9. Custard taiyaki (Japan)

Above Taiyaki is a street snack built on custard stability (Photo: Kumiko Shimizu/Unsplash)
Originally filled with red bean, taiyaki adopted custard as tastes shifted toward dairy-forward sweets. The custard must withstand high-contact griddle heat without splitting. Its popularity reflects custard’s migration into street food, where texture reliability matters more than tradition. Modern versions experiment with vanilla bean and matcha infusions. However, despite these deviations, the form remains playful, while the technique serious.
10. Chawanmushi (Japan)

Above Chawanmushi achieves a silken texture that collapses under the spoon (Photo: Lee Milo / Unsplash)
Japan loves its custards. Chawanmushi predates Western custards entirely, relying on eggs diluted with dashi rather than milk. Steamed gently in cups, it achieves a silken texture that collapses under the spoon. Ingredients are suspended, not mixed, reinforcing the custard’s fragility. Served warm or room temperature, it functions as both an appetiser and a palate reset.

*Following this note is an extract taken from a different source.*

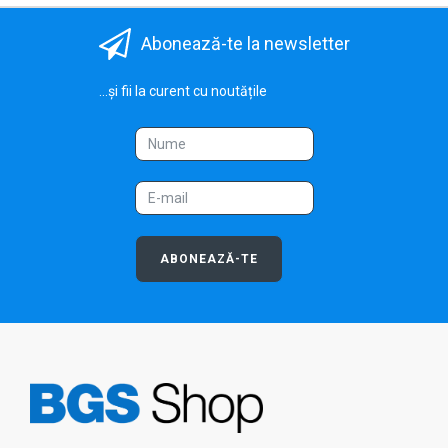
Abonează-te la newsletter
...și fii la curent cu noutățile
ABONEAZĂ-TE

11. Gyeran-jjim (South Korea)
Gyeran-jjim begins with aggressively beaten eggs, a technique that incorporates air and sets it apart from smoother East Asian custards. Cooked in a ttukbaegi stone pot, the mixture expands rapidly over direct heat, producing a puffed, sponge-like structure rather than a uniform gel. The seasoning—often salted shrimp (saeu-jeot) or anchovy stock—anchors the dish in Korea’s fermentation-driven pantry. Unlike chilled or resting custards, gyeran-jjim is meant to be eaten immediately, before gravity deflates its structure. Its appeal lies in transience: a dish defined by heat, volume and timing rather than polish.
12. Zheng shui dan (China)
This home-style custard uses a high water-to-egg ratio, strained meticulously and steamed uncovered. The goal is a mirror-flat surface, free of bubbles. Seasoning is applied after cooking, preserving texture purity. As far as custards go, it is less a dish than a benchmark for technique. Its mastery lies in restraint.